Les systèmes de production électrique hors réseau national, méticuleusement planifiés, font face à une menace sérieuse due à l’extension au petit bonheur de ce dernier. « Des subventions sont octroyées, des centrales sont construites et puis mises en sommeil aussi vite que le réseau arrive », affirme Ratna Sansar Shrestha, analyste de la politique de l’eau et de l’énergie. Malgré les coupures de courant longues et fréquentes, nombreux sont ceux qui préfèrent l’électricité du réseau national aux problèmes et coûts d’entretien des centrales électriques hors-réseau.
« Au final, les systèmes hors-réseau isolés vont à l’échec. Le gouvernement devrait préparer un plan de route clair pour maintenir certaines zones hors-réseau », dit Ramashwar Yadav, responsable général (électrification) de la Nepal Electricity Authority (NEA).
La très petite taille des producteurs hors-réseau rend difficile leur partenariat avec la NEA, sur le modèle des groupements d’usagers (Cf. Un mouvement de consommateurs est né). La Loi sur l’Électricité (Electricity Act) ne permet pas à l’organisme gouvernemental d’acheter de l’électricité à des centrales gérées communautairement pour les intégrer au réseau, à moins que la communauté produise au minimum de quoi alimenter une sous-station de 33kva, une condition que de nombreuses petites installations ne remplissent pas, souligne Narayan Chaulagain, le directeur du Centre pour la Promotion des Énergies Alternatives (Alternative Energy Promotion Centre, AEPC).
Les technologies de synchronisation pour transférer l’électricité des systèmes hors-réseau au réseau national sont très coûteuses. L’AEPC fait des progrès dans ce sens mais il fait face à l’opposition de la NEA, pour des raisons essentiellement techniques. Une fois reliée au réseau, la qualité de l’électricité devient un élément critique, dit Shrestha. Connecter les petites contributions des technologies hors-réseau (dont certaines sont de seulement 15 kva) au réseau national contient le risque réel de faire dysfonctionner l’ensemble du réseau ; les technologies disponibles ne sont pas assez sophistiquées pour harmoniser les fréquences de ces petits systèmes disparates avec des fluctuations constantes de voltage, explique-t-il.

============

__CONSIGNES__.
(1) Quelles personnes le texte sur l'électricité hors réseau cite-t-il nommément ? Donnez pour chacune la fonction qu'il lui attribue.
(2) Quelle suite donneriez-vous au texte sur l'électricité hors réseau ? Rédigez-la en reprenant juste après sa dernière phrase.

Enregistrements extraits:
============

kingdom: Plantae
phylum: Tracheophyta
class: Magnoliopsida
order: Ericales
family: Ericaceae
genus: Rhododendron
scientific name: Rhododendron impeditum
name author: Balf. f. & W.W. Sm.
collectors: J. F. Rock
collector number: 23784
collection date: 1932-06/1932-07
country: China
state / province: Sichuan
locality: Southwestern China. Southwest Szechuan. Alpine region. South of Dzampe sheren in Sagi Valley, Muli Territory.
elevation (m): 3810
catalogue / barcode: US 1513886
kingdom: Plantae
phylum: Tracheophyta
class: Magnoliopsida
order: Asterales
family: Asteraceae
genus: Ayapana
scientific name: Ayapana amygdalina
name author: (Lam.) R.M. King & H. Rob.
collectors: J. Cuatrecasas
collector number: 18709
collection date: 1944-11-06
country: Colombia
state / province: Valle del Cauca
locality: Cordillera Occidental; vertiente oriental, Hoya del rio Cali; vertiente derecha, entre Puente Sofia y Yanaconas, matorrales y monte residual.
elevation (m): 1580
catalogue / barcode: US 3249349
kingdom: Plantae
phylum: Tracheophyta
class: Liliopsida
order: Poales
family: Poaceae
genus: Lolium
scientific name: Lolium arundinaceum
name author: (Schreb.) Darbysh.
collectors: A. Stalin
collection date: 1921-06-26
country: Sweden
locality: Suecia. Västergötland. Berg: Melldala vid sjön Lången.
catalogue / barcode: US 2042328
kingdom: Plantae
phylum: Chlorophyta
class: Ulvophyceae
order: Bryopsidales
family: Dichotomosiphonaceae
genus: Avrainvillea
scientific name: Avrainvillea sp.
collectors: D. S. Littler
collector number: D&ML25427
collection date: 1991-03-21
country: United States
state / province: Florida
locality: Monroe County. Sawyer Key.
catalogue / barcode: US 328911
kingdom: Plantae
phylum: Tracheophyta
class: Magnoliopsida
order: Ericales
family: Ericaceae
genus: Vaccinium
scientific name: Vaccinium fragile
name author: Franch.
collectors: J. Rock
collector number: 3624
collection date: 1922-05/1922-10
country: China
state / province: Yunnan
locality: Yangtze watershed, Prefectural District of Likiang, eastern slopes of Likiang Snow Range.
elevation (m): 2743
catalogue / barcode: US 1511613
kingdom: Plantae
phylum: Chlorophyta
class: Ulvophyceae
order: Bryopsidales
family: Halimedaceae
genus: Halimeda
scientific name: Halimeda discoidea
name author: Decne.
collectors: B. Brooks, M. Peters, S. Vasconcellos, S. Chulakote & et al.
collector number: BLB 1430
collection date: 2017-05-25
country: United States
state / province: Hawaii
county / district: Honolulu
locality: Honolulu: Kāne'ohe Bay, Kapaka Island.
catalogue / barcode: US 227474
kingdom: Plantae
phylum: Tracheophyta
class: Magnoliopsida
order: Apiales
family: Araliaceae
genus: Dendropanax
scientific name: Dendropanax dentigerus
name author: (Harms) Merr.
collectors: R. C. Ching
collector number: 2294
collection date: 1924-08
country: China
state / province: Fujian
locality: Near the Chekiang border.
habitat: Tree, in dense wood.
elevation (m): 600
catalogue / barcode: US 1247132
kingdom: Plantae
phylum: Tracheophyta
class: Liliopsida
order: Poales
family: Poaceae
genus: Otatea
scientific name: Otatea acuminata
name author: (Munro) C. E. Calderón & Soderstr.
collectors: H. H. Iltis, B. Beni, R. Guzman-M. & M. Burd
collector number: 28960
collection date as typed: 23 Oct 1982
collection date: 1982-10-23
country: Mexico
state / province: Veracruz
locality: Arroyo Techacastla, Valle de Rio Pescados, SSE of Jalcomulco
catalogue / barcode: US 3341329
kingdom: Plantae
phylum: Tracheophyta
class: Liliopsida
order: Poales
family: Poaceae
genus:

============

__RÉPONSES DANS L'ORDRE__.
(1)
- Ratna Sansar Shrestha : analyste de la politique de l'eau et de l'énergie
- Ramashwar Yadav : responsable général (électrification) de la Nepal Electricity Authority (NEA)
- Narayan Chaulagain : directeur du Centre pour la Promotion des Énergies Alternatives (AEPC)

(2)
Des expériences sont en cours pour relier les systèmes hors-réseau. L’agence de développement allemande GTZ gère un projet pilote à Terhathum dans l’Est du Népal au nom d’une équipe conjointe mise en place par les Ministères de l’Environnement et de l’Énergie, pour synchroniser une centrale hydroélectrique de 200 kW avec le réseau, via un accord d’échange d’électricité (Shrestha et Chalagain sont membres de l’équipe). En période de pénurie le groupement d’usagers achète de l’électricité au réseau et, inversement, il en vend au réseau en période d’excès.
Un projet pilote de REDP à Baglung dans les montagnes de moyenne altitude a connecté sept turbines hors-réseau de 10 à 40 kW pour créer un mini-réseau de 128 kW. Le choix est judicieux puisque la construction d’une route à Baglung offre aux communautés la perspective de distribuer de l’électricité aux machines cassant les pierres et consommant 50 kW. En 2006, REDP a testé avec succès la synchronisation de l’électricité d’une turbine de 50 kW avec le réseau à l’Institut d’Ingénierie dépendant de l’Université Tribhuvan à Katmandou.
Une nouvelle loi est nécessaire
Malgré les arrêtés sur l’électrification communautaire, l’électrification rurale au Népal a progressé dans un vide politique et législatif. « Nous n’avons pas de politique claire ou de législation ciblée sur l’électrification rurale », dit D.P. Ghimire, directeur de la NACEUN.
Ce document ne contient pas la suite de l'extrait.